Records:
....

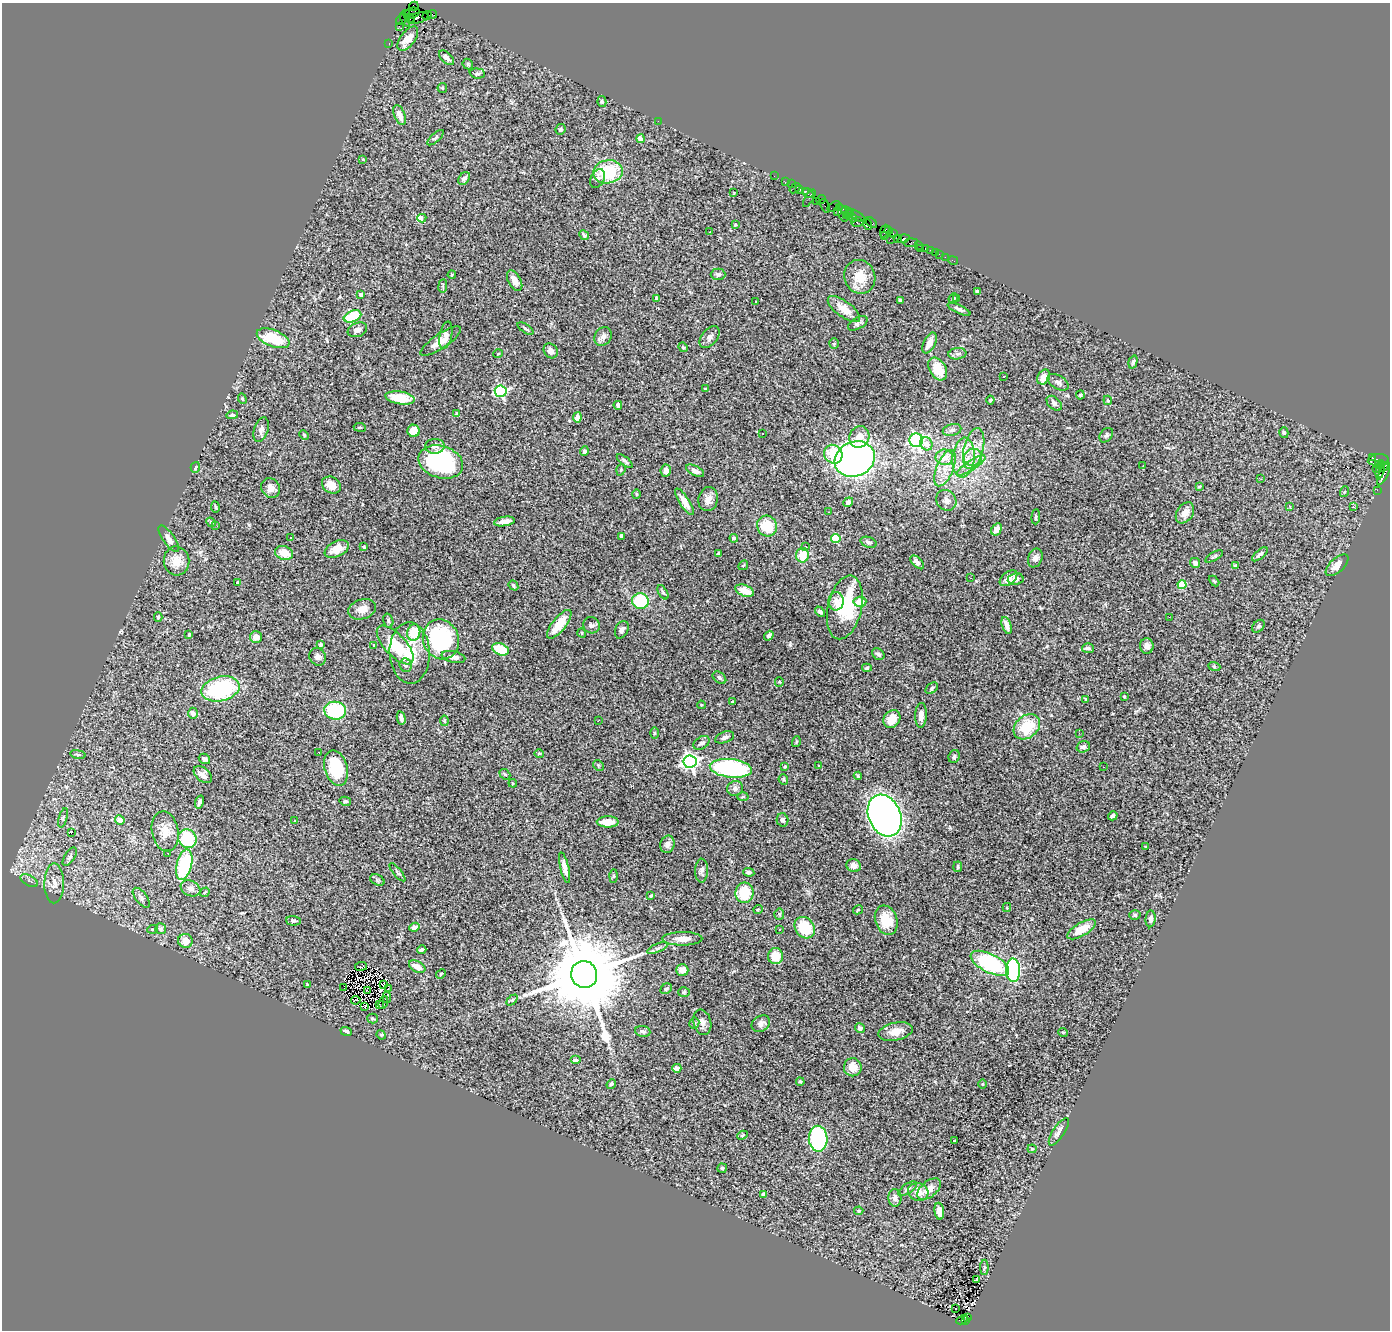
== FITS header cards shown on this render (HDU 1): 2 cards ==
NAXIS1  =                 1388
NAXIS2  =                 1328

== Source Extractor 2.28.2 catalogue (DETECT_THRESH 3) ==
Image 1388 x 1328 px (HDU 1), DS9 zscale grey, 1 PNG px = 1 image px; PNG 1392 x 1332 px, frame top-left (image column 1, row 1328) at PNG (2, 3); each listed source drawn as its Kron ellipse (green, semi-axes under 4 px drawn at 4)
Background 3.45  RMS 0.074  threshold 0.223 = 3 sigma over >= 5 px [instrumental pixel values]
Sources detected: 385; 2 with non-positive FLUX_AUTO (blend fragments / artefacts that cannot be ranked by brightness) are neither listed nor drawn; the other 383 listed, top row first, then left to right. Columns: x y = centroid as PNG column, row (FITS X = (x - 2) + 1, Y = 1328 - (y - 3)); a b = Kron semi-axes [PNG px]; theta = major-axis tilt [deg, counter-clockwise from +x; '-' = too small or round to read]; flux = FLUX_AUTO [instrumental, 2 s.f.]
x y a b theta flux
414 6 5 4 - 110
412 13 8 5 19 920
406 14 3 3 - 150
433 14 4 2 - 190
427 16 5 2 - 210
410 18 5 3 - 850
418 18 11 5 13 1100
405 19 8 3 -66 690
401 20 6 4 54 470
399 26 2 2 - 120
408 39 14 7 53 66
389 44 3 2 - 130
446 58 9 5 -44 22
468 64 6 4 -48 6.2
477 73 8 5 -5 10
442 88 5 4 - 5.1
602 102 5 4 - 7.5
400 115 10 5 -67 32
658 121 2 2 - 33
560 129 5 5 - 10
435 138 10 4 42 8.1
640 139 4 4 - 67
363 159 4 3 - 5
608 172 15 11 8 270
774 176 2 2 - 68
464 178 7 5 50 16
598 179 10 6 62 18
785 182 2 2 - 120
791 184 2 2 - 86
795 188 6 3 39 740
800 190 3 3 - 300
805 191 3 3 - 330
734 193 3 3 - 3.6
808 193 6 4 -31 700
809 198 10 2 59 67
821 200 5 3 - 410
816 201 3 3 - 340
825 206 7 3 -63 480
834 206 7 3 34 270
839 207 2 2 - 110
837 211 3 2 - 590
846 211 5 3 - 470
849 213 5 3 - 470
843 214 9 3 -73 1000
856 215 10 3 -31 730
847 216 4 3 - 310
422 218 4 3 - 150
853 218 4 3 - 200
857 222 6 5 - 1400
871 222 7 3 -40 740
735 225 4 3 - 4.4
868 225 5 3 - 740
885 231 6 2 69 450
889 231 4 3 - 160
710 232 3 2 - 3.9
893 234 3 2 - 240
584 235 5 4 - 8.6
884 236 4 3 - 350
890 239 2 2 - 370
898 239 3 2 - 350
903 239 6 4 18 750
911 243 7 3 5 460
918 245 2 2 - 45
920 248 2 2 - 50
925 248 3 3 - 390
930 250 2 2 - 44
935 252 2 2 - 110
939 254 2 2 - 33
945 257 2 2 - 47
953 261 5 2 - 56
718 274 7 6 - 12
452 275 4 3 - 5.8
860 277 17 15 -70 91
515 281 11 6 -62 33
443 286 7 3 82 6
977 291 3 3 - 5.6
361 295 3 3 - 16
656 298 4 3 - 13
953 298 5 4 - 6.3
957 298 3 3 - 5.4
756 301 3 3 - 14
900 301 4 3 - 8.4
844 309 19 7 -37 69
959 309 12 4 -25 16
353 316 9 5 21 210
858 323 11 5 29 15
525 328 9 2 -33 8
357 330 10 7 20 25
446 335 14 6 78 35
603 336 10 8 55 23
709 337 13 7 51 23
273 338 17 8 -21 200
441 341 24 7 34 60
929 343 11 6 64 43
834 344 5 4 - 7
683 347 5 4 - 5.5
551 351 8 6 -50 24
498 354 5 3 - 4.3
957 354 9 5 6 15
1133 362 7 4 74 9.1
938 369 12 8 -58 110
1004 377 3 3 - 14
1044 377 8 6 59 54
1058 382 12 6 -31 21
705 389 4 3 - 5.9
501 391 6 5 - 720
1080 395 4 4 - 5.6
400 398 15 6 -9 99
242 399 5 4 - 6.8
990 400 4 4 - 4.5
1108 400 4 4 - 6.7
1054 403 9 6 -43 18
618 405 4 3 - 12
457 414 4 3 - 6.7
232 415 6 4 7 7.9
577 417 5 4 - 36
360 427 6 3 -8 4.9
261 430 13 7 71 21
952 430 9 5 14 19
414 431 6 6 - 68
762 433 3 3 - 18
1284 433 5 4 - 8.9
304 435 5 3 - 4.8
1106 435 8 6 50 12
859 437 11 9 61 67
916 440 7 7 - 1100
926 444 7 6 - 44
435 446 10 7 3 25
974 449 21 9 76 87
584 451 4 4 - 14
833 454 10 9 - 110
944 457 8 7 - 78
973 457 9 8 - 40
1372 457 3 2 - 2000
963 458 20 11 83 110
855 459 20 17 24 2500
1378 460 10 5 8 360
625 461 10 3 -39 12
441 462 23 16 -17 590
971 465 17 5 33 38
1143 465 2 2 - 6.4
1379 465 3 3 - 1200
195 467 5 4 - 7.1
1384 467 5 3 - 750
945 468 19 8 67 75
1376 469 4 2 - 92
621 470 6 4 70 5.9
1380 470 9 3 78 850
666 471 6 5 - 24
695 471 10 4 -27 23
1383 474 12 4 65 1700
1261 479 3 2 - 5.9
331 485 10 8 -32 61
1199 486 4 2 - 5.2
271 488 10 9 - 38
1377 490 2 2 - 56
1344 492 5 3 - 5
636 494 5 3 - 5.2
708 499 12 9 79 38
946 500 11 9 -54 30
684 502 15 5 -57 45
848 502 5 4 - 15
1289 506 4 3 - 9.5
215 507 5 3 - 6.1
1353 507 3 3 - 6.5
829 512 2 2 - 3
1185 513 11 8 56 41
1036 517 7 4 86 8.3
504 521 10 4 9 33
211 522 5 4 - 7.3
215 525 2 2 - 14
767 526 10 9 - 140
996 529 6 4 59 32
622 536 4 3 - 12
291 538 3 2 - 7.2
734 538 4 4 - 13
836 538 5 4 - 240
169 539 15 5 -55 24
868 542 8 5 -20 13
805 546 3 3 - 6.7
364 547 3 3 - 5.9
337 549 13 7 25 65
284 553 9 7 -19 79
718 553 3 3 - 6
1260 554 9 4 40 15
803 555 7 6 - 97
1214 556 10 3 30 8
1035 558 10 7 67 22
177 561 14 12 -79 66
917 562 8 4 -45 24
1195 563 5 5 - 16
743 565 5 3 - 4.9
1337 565 14 7 43 42
1236 566 4 3 - 25
970 578 3 2 - 12
1008 578 10 6 39 43
1016 579 8 6 9 25
1214 581 6 3 -44 5.6
238 582 4 3 - 8.4
513 585 5 4 - 9.3
1182 585 4 4 - 140
745 591 10 5 -20 53
663 592 8 4 -60 8.5
640 601 8 8 - 260
836 601 9 7 84 32
860 602 6 5 - 77
845 607 32 17 77 290
362 609 14 9 18 45
820 612 6 4 -48 15
158 617 5 4 - 6.3
1169 617 3 2 - 7.1
388 620 7 5 -75 9.8
559 624 17 6 51 93
591 625 8 8 - 13
1007 626 9 4 -72 32
1258 626 7 5 49 11
622 630 9 6 65 17
414 632 8 6 75 160
582 633 5 3 - 4.5
189 635 4 3 - 6
769 636 5 4 - 16
256 637 6 6 - 37
441 639 20 18 -67 590
321 645 4 3 - 7
374 645 3 2 - 3.5
395 645 24 10 -47 190
1147 646 7 7 - 23
1088 648 6 5 - 18
501 649 9 5 -21 160
410 653 30 20 -88 170
878 654 7 5 -40 16
318 657 9 8 - 22
453 657 12 6 -12 25
406 665 7 6 - 20
1214 666 6 4 -20 6.2
867 668 5 4 - 5.9
719 678 7 5 -39 12
779 682 5 4 - 5.2
932 688 7 4 42 8.5
220 689 19 12 13 520
1124 697 3 2 - 5.3
1086 699 4 3 - 4.7
732 702 3 3 - 5
701 705 4 3 - 5
335 711 11 9 -8 340
193 713 5 5 - 21
921 715 12 6 88 31
401 718 7 3 -77 15
892 719 9 8 - 77
444 721 5 3 - 6.1
598 721 2 2 - 4.3
1027 727 15 11 40 180
655 733 5 3 - 5.6
1079 733 3 2 - 12
725 737 10 5 20 16
796 742 5 3 - 5
702 743 9 6 33 17
1083 747 7 5 18 13
319 752 2 2 - 3.2
78 754 8 4 -9 8.1
539 754 5 3 - 5.3
954 757 7 5 70 11
204 759 6 5 - 14
690 762 6 6 - 1800
598 765 6 4 -45 6.5
819 765 3 3 - 39
785 767 4 3 - 5
1103 767 2 2 - 3.4
336 768 18 11 -74 170
731 768 21 9 -6 750
505 774 6 4 -41 8.5
203 775 10 6 -42 25
858 776 4 4 - 6.4
783 780 5 4 - 7.2
513 783 4 4 - 5.2
735 788 8 7 - 19
743 797 5 3 - 5
345 801 6 4 -11 7.6
199 802 6 3 73 12
885 816 21 16 -66 3200
1113 816 5 4 - 16
63 818 10 4 73 9.5
120 820 5 4 - 46
783 820 7 5 -77 12
295 821 4 4 - 5.9
608 822 11 5 -1 74
165 831 20 13 -79 71
71 833 4 3 - 42
187 839 10 9 - 260
667 844 9 7 75 21
1146 846 3 2 - 4
168 853 3 2 - 10
70 857 10 5 57 13
184 865 16 7 77 360
854 866 7 6 - 27
958 867 5 4 - 7.8
565 868 16 4 -77 34
702 871 12 6 89 19
397 872 11 4 -50 9.6
749 872 6 4 -9 12
614 876 7 4 89 6.5
377 880 8 5 -25 10
29 881 9 5 -30 12
54 883 20 10 90 48
191 888 10 7 -22 24
205 892 5 2 - 4.9
744 893 10 9 - 160
651 896 4 4 - 6.5
141 898 12 5 -52 16
1007 907 4 4 - 5.3
758 909 5 3 - 4
858 910 5 4 - 4.8
779 914 5 5 - 5.8
1135 915 5 5 - 9.1
1151 919 8 5 86 17
886 920 15 11 -70 110
293 921 7 5 -3 8.8
415 927 5 4 - 16
161 928 5 5 - 8.9
805 928 11 9 -53 190
153 929 5 3 - 5.5
1082 929 16 6 31 88
779 930 3 3 - 8.4
682 939 20 6 0 48
185 941 7 7 - 50
657 948 11 4 22 13
422 950 5 3 - 11
776 956 8 7 - 85
990 963 21 9 -27 480
361 966 6 3 9 1.6
417 967 9 5 -28 49
682 970 6 5 - 42
1013 970 12 7 -88 490
441 974 5 4 - 5.8
584 974 14 13 - 85000
307 984 3 3 - 4.8
383 984 3 2 - 4
344 987 3 2 - 2.1
388 989 3 2 - 6.5
666 989 6 5 - 9.3
368 991 4 2 - 5.4
684 992 6 5 - 7.2
387 997 6 3 -83 4.2
356 1000 5 2 - 1.5
512 1000 6 4 44 6.2
383 1002 7 2 67 1.2
379 1005 3 2 - 4.5
364 1007 3 2 - 3.5
372 1018 5 5 - 7.3
702 1022 13 8 -76 31
694 1023 5 5 - 7.6
761 1024 10 7 33 23
860 1028 5 4 - 19
346 1031 6 4 -20 16
643 1031 8 5 -7 16
895 1032 17 9 13 54
1063 1032 5 3 - 3.9
381 1035 5 4 - 6.1
575 1060 5 4 - 14
853 1067 9 9 - 63
677 1068 5 4 - 27
800 1082 4 3 - 5.8
611 1084 5 4 - 10
983 1084 4 3 - 4
1059 1132 16 5 57 26
742 1135 5 4 - 6.3
818 1139 13 9 -88 710
954 1140 3 2 - 3.8
1032 1149 4 4 - 4.8
722 1168 5 4 - 6.5
907 1189 11 5 35 16
929 1189 14 8 40 58
918 1192 10 9 - 47
764 1194 4 3 - 12
895 1198 9 6 -87 21
859 1211 4 3 - 6.9
939 1211 8 4 -83 34
984 1267 8 4 89 7.8
976 1280 3 2 - 2.3
955 1309 3 2 - 8.3
967 1317 4 2 - 540
962 1320 6 4 27 720
965 1321 3 3 - 340
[2 non-positive-flux detections neither listed nor drawn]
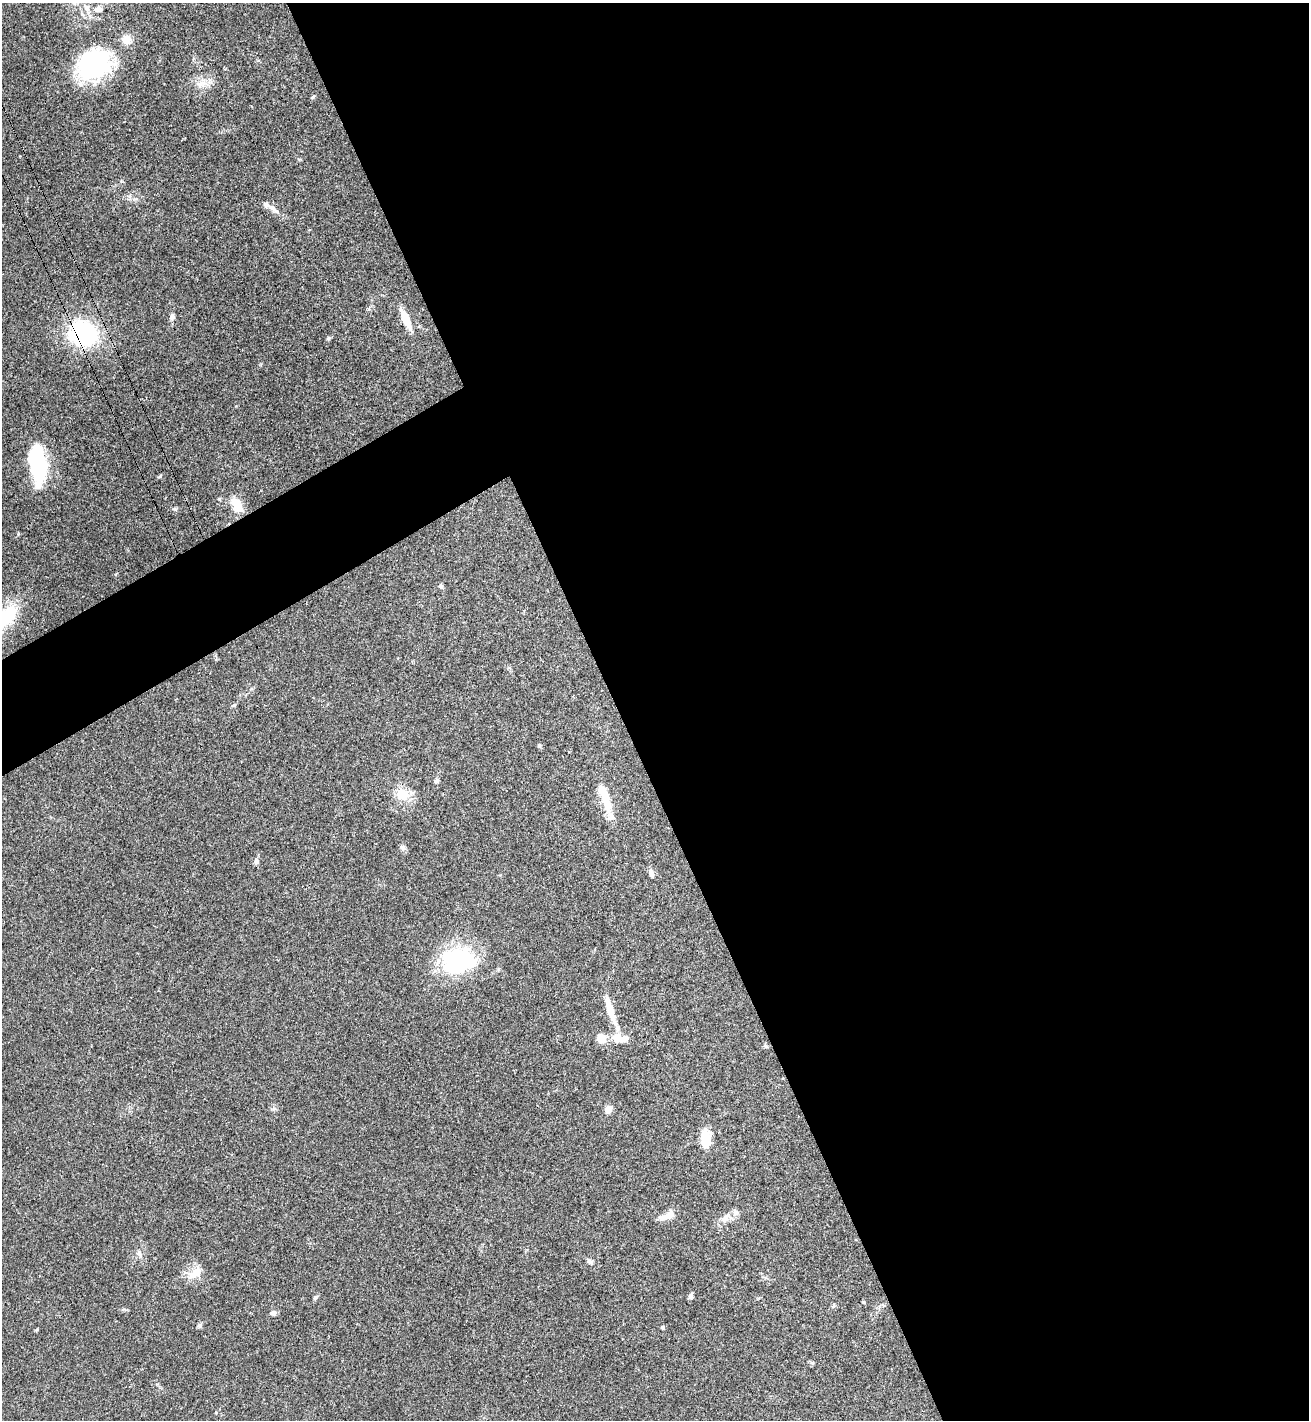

....

- [REQUIREMENTS]
Extract every line of the entries above that contains the string "semi".

- [ANSWER FOR THIS EXERCISE]
Image 1388 x 1328 px (HDU 1), DS9 zscale grey, 1 PNG px = 1 image px; PNG 1392 x 1332 px, frame top-left (image column 1, row 1328) at PNG (2, 3); each listed source drawn as its Kron ellipse (green, semi-axes under 4 px drawn at 4)
Sources detected: 385; 2 with non-positive FLUX_AUTO (blend fragments / artefacts that cannot be ranked by brightness) are neither listed nor drawn; the other 383 listed, top row first, then left to right. Columns: x y = centroid as PNG column, row (FITS X = (x - 2) + 1, Y = 1328 - (y - 3)); a b = Kron semi-axes [PNG px]; theta = major-axis tilt [deg, counter-clockwise from +x; '-' = too small or round to read]; flux = FLUX_AUTO [instrumental, 2 s.f.]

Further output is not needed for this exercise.